● DOCUMENT SEGMENT
»»

A sprightly collection, not overly loud about its own importance. These 19 stories show women sci-fi writers as eclectic...

READ REVIEW

CASSANDRA RISING

A sprightly collection, not overly loud about its own importance. These 19 stories show women sci-fi writers as eclectic explorers, roving from urban pathology (Rachel Cosgrove Payes' ""Escape to the Suburbs"") to alternate-history scenarios (Chelsea Quinn Yarbro's very funny ""Space/Time Arabesque,"" in which an alien assistant history-programmer inadvertently produces a Wagner who invents the electric tuba and a Peter the Great who starts Europeanizing Russia with Norelco shavers). Ursula K. LeGuin wittily portrays a world gone mad in search of a ""Sanity Quotient""; Katherine MacLean grimly portrays one ready for the theology of ritual murder. The gems of the collection are Josephine Saxton's ""Alien Sensation,"" a devastating bagatelle about an atrophied humanity; Grania Davis' neat genetic fable about a mysterious competition among a group of children; and Kay Rogers' account of a sudden hitch in the conditioning of a youthful assassin. Other celebrated participants are Andre Norton (who contributes a brief introduction on the role of women in sci fi), Zenna Henderson, Anne McCaffrey, and the able Sydney J. Van Scyoc, author of a fine story about a future civil war of all-embracing insanity (""Nightfire""). A pleasure.

««

● WHAT YOU ARE ASKED TO DO
Answer these questions from the review of Cassandra Rising:
1. How many stories does the collection contain?
2. Who contributes a brief introduction on the role of women in sci fi?
3. In Ursula K. LeGuin's story, what is the world gone mad in search of?
The stored data isn't needed here.

(Stored records)

»»

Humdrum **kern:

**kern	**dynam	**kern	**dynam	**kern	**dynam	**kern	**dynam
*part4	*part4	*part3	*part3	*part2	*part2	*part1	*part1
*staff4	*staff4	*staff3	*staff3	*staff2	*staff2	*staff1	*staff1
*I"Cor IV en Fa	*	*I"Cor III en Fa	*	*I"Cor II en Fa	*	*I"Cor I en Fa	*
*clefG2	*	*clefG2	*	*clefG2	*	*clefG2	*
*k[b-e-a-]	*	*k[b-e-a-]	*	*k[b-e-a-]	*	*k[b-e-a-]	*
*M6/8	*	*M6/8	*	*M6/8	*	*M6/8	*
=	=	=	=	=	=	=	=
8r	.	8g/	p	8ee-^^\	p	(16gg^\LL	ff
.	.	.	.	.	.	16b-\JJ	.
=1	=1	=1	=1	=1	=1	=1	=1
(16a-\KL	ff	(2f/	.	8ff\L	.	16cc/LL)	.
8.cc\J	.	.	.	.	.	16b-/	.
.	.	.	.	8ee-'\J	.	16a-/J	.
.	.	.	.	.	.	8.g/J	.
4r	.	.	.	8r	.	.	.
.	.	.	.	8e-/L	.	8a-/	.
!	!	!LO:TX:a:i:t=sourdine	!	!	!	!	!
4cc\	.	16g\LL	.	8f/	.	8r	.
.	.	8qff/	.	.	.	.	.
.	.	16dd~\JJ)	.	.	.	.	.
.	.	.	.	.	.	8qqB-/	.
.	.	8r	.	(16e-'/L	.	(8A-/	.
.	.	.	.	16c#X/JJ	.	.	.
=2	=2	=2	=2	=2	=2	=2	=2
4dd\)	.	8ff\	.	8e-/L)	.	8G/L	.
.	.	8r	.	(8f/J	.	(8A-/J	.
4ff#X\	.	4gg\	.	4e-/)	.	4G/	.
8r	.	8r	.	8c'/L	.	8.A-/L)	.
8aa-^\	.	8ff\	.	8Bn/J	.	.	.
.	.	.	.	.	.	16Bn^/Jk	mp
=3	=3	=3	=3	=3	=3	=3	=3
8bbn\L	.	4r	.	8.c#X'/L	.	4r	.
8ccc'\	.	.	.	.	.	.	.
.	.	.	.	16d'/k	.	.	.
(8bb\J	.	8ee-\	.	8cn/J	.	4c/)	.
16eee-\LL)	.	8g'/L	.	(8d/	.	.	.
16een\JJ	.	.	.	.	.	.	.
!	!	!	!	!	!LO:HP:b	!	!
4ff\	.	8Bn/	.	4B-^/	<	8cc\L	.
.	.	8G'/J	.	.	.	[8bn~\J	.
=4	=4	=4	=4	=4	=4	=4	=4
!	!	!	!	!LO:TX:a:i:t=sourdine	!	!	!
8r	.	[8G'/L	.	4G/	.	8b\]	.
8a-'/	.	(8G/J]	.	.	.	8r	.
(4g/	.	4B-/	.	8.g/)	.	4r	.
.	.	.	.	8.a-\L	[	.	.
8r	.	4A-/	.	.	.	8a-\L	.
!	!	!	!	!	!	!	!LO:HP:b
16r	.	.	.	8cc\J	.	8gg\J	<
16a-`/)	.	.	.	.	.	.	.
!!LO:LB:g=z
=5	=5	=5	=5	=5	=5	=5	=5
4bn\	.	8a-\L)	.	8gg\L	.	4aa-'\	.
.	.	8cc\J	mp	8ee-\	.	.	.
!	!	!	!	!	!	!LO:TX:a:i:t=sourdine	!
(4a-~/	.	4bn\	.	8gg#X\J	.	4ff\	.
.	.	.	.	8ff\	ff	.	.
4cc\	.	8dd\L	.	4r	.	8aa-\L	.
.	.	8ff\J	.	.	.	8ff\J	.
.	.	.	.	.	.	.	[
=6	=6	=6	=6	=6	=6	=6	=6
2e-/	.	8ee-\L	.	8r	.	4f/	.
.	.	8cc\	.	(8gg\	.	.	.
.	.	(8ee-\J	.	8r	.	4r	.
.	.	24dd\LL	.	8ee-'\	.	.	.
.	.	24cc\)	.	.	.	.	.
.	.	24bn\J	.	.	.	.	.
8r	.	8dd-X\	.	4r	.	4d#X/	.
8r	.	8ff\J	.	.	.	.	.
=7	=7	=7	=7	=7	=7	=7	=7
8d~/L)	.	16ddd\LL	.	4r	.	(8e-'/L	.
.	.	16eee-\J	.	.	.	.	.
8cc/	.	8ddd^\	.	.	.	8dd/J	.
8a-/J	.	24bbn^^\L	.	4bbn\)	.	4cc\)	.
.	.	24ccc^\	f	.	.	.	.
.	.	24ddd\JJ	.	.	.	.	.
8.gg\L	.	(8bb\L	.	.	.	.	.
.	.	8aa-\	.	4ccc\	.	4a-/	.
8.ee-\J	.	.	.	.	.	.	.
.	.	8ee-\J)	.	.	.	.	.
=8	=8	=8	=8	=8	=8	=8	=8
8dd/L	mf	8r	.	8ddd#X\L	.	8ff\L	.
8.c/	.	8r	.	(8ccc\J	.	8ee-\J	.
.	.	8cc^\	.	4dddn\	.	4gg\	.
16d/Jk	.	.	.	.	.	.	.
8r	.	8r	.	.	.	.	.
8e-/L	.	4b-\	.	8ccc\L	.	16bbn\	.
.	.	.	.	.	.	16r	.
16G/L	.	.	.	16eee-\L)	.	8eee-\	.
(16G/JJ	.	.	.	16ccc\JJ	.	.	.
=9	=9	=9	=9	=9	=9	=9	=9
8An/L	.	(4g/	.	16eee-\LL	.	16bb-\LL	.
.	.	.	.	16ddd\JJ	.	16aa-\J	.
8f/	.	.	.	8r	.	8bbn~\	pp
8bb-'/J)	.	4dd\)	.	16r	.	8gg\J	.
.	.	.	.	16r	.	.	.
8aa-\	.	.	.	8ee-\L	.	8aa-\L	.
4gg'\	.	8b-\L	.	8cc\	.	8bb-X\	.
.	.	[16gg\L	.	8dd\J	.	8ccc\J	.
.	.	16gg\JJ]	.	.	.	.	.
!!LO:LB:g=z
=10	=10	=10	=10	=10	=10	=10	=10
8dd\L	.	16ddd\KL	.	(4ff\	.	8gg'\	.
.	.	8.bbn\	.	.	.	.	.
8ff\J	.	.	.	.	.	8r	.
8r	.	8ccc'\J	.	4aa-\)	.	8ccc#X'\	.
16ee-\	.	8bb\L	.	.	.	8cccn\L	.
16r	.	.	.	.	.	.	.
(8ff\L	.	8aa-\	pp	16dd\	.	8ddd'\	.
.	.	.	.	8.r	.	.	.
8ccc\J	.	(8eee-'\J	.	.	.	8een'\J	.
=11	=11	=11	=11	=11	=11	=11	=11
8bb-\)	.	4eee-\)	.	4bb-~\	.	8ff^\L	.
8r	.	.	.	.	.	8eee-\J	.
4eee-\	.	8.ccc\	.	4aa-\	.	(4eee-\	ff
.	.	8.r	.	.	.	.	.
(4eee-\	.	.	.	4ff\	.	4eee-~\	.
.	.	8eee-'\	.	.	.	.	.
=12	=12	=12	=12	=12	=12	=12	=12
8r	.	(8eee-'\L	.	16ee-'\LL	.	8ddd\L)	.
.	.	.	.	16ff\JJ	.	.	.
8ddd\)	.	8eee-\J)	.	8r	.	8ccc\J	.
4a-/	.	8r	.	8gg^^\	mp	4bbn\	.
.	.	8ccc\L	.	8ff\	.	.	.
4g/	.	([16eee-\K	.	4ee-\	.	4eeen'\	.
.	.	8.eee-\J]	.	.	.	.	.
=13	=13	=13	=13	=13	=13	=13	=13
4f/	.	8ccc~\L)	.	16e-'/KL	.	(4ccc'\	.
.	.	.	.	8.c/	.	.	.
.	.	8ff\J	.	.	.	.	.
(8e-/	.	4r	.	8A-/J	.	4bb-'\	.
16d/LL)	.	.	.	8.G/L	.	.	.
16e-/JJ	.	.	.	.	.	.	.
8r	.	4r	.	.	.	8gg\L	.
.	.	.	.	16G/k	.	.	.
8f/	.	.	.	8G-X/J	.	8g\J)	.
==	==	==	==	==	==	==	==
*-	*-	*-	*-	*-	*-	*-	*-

««

● ANSWER SPACE
1. 19
2. Andre Norton
3. A "Sanity Quotient"